Listen to this devotional:
Listen while you read: "O Sacred Head Sore Wounded"1 (Lyrics)
Let's read again the account of Christ at Gethsemane just before His arrest, but this time, watch the words "nevertheless" and "but".
Matthew 26:39 – He went a little farther and fell on His face, and prayed, saying, "O My Father, if it is possible, let this cup pass from Me; nevertheless, not as I will, but as You will." (NKJV)
Luke and Mark also recount Christ's "nevertheless … but" prayer. In our English Bibles, two different Greek words are translated "nevertheless". One is a simple word like "but" that just means "contrariwise". The other Greek word, which is used in this passage, is closer in meaning to "notwithstanding", which implies comparison to something more in quantity, number, or quality — a superlative, the best.
As I mentioned yesterday, I used to believe that as He anticipated His death on the cross, Christ prayed, "Thy will be done" under compulsion, with a grudging attitude of "Oh, all right, if I have to". But I had overlooked the "nevertheless … but".
This year, during meditations for Lent, my attention was drawn to many Scriptures that challenged me to think again. Jesus said:
John 12:24 – Most assuredly, I say to you, unless a grain of wheat falls into the ground and dies, it remains alone; but if it dies, it produces much grain. (NKJV)
John 16:7 – Nevertheless I tell you the truth. It is to your advantage that I go away; for if I do not go away, the Helper will not come to you; but if I depart, I will send Him to you. (NKJV)
Hebrews 12:2 – Looking unto Jesus, the author and finisher of our faith, who for the joy that was set before Him endured the cross, despising the shame, and has sat down at the right hand of the throne of God. (NKJV)
Despite the necessary, agonizingly horrible prospect of crucifixion, death, burial — and defeat of evil and resurrection — Jesus determined, Himself, for His Father's "nevertheless, but always more and best" way with calm joy. What He said to Peter at His arrest indicates that He gave Himself willingly to the task as an act of worship:
John 18:11b – Shall I not drink the cup which My Father has given Me? (NKJV)

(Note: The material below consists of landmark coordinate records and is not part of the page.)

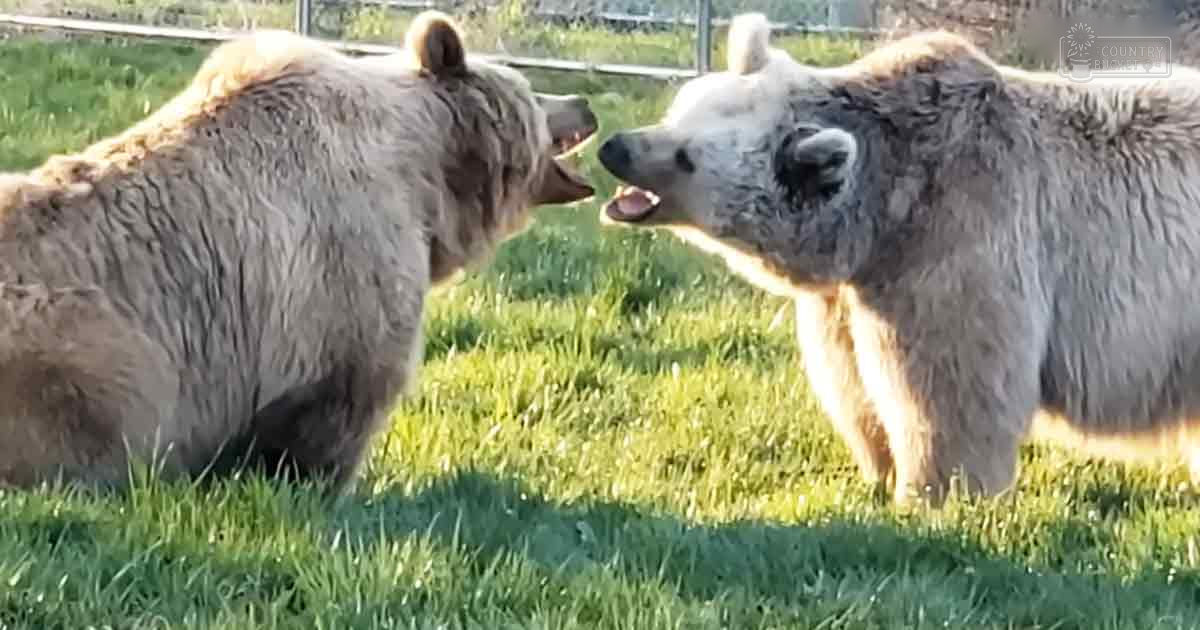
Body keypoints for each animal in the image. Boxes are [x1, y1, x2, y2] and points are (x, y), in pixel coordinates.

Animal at [0, 11, 597, 494]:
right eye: (533, 92)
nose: (583, 102)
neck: (429, 180)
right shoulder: (339, 269)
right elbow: (339, 401)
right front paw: (320, 484)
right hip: (84, 343)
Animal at [596, 12, 1200, 506]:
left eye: (686, 157)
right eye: (678, 110)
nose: (615, 147)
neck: (883, 213)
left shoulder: (958, 236)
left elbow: (950, 388)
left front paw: (936, 492)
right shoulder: (851, 293)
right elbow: (852, 382)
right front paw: (877, 469)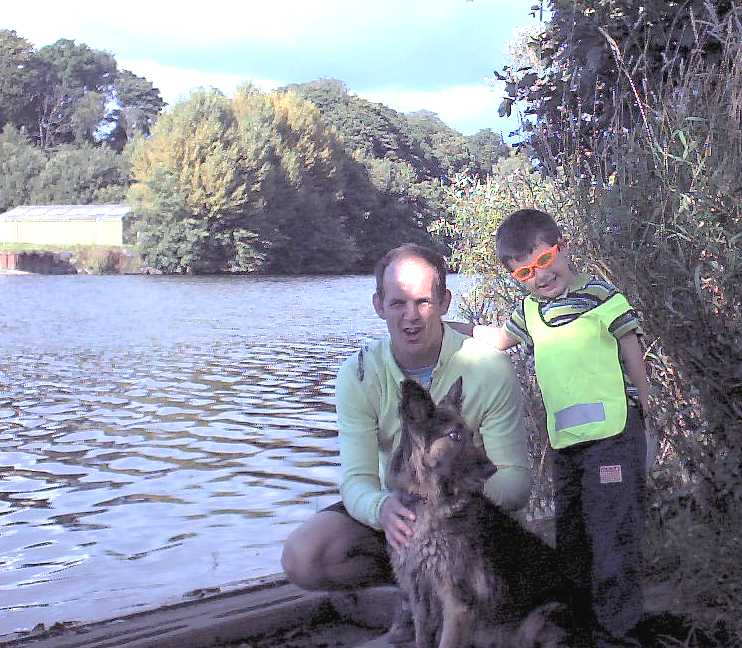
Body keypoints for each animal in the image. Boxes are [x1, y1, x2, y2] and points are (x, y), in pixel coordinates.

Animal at [390, 380, 580, 648]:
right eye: (454, 436)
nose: (492, 469)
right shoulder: (420, 601)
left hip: (539, 619)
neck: (430, 502)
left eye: (471, 435)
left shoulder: (456, 606)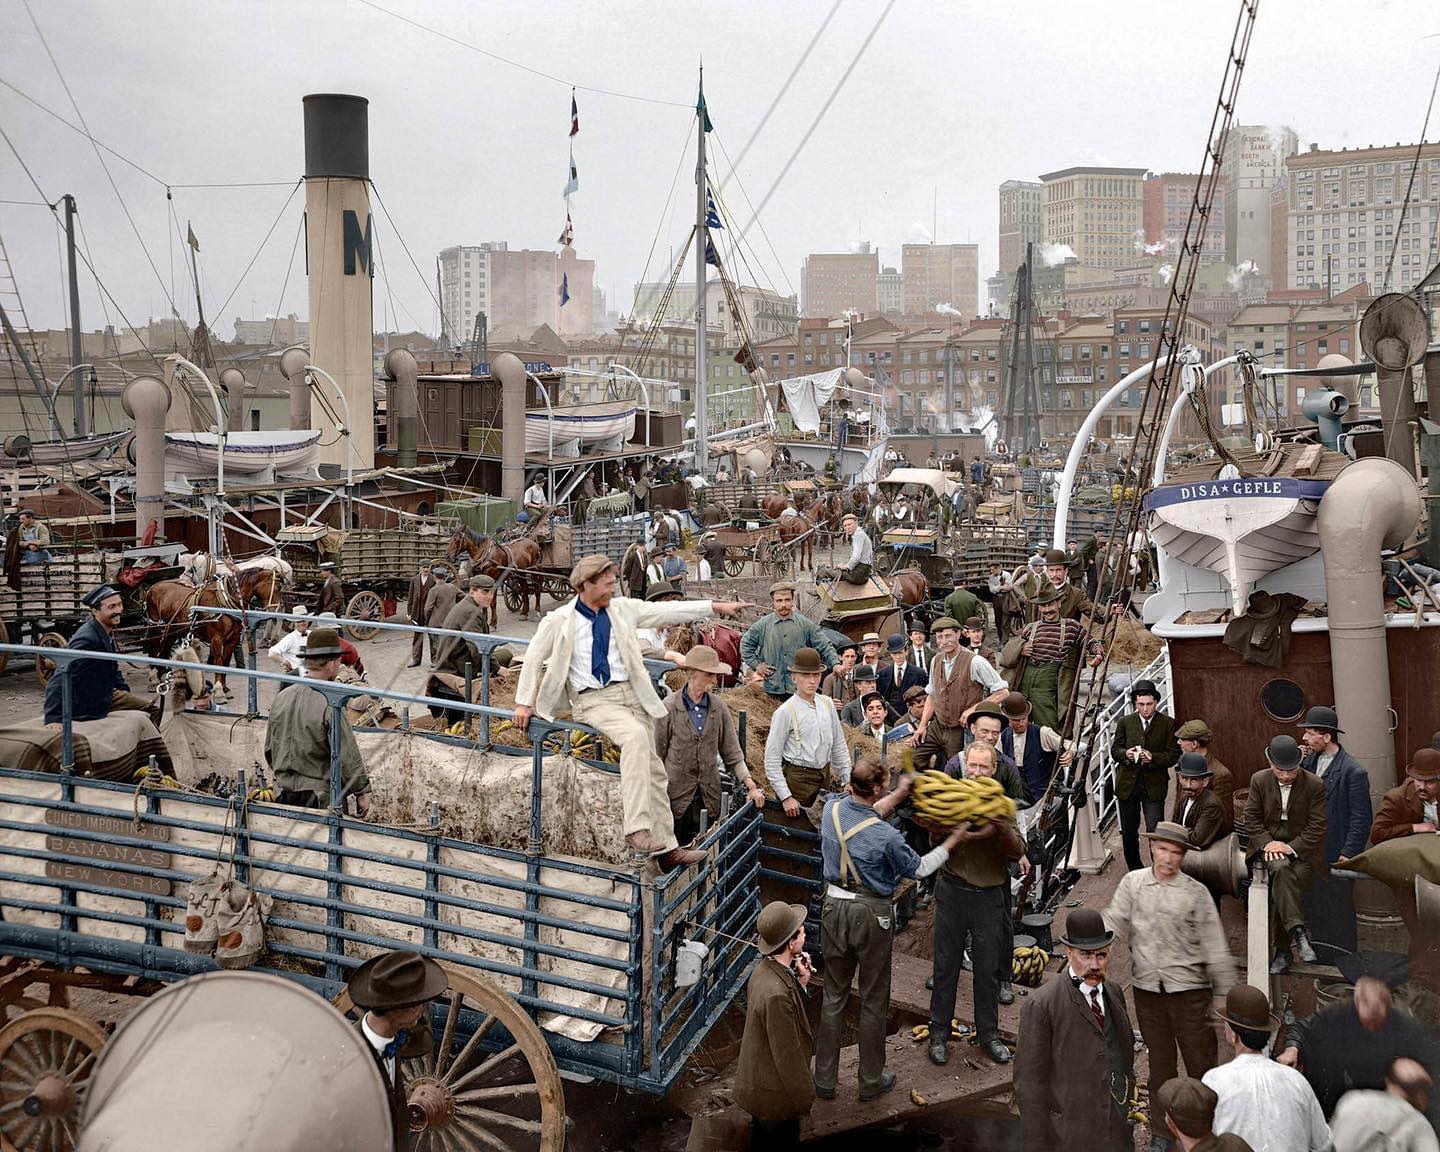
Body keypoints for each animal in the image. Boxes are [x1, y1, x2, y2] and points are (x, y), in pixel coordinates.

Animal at [143, 570, 286, 702]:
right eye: (277, 587)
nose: (275, 611)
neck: (224, 602)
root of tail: (152, 587)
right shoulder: (216, 639)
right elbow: (218, 661)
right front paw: (219, 692)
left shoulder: (232, 639)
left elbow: (225, 663)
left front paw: (224, 688)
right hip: (156, 627)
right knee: (153, 648)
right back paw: (154, 679)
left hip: (171, 630)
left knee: (163, 649)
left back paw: (162, 676)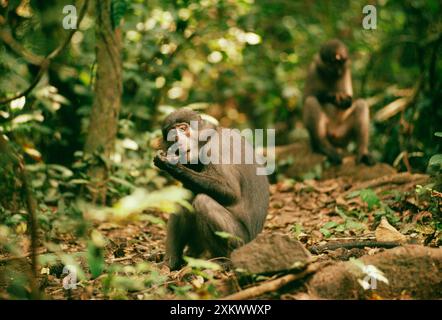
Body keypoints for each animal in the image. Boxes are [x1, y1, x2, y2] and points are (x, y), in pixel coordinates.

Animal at [154, 108, 268, 270]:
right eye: (171, 134)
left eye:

Jesus' worship and dedication while alive in the flesh, His death on the cross, and His continuing ministry of intercession for us in heaven are all summed up in His prayer to the Father from the garden of Gethsemane, "Thy will be done."
From now on, I will make my "Thy will be done" prayers as conscious, deliberate prayers of worship to God who provides "but always more and best". I want my "Thy will be done" prayers to make joyous dedication of myself to my Maker. How about you?
Prayer: Father, with grateful hearts, we ask in the name of our Lord Jesus Christ, enable us to do Your compassionate will of grace! Amen.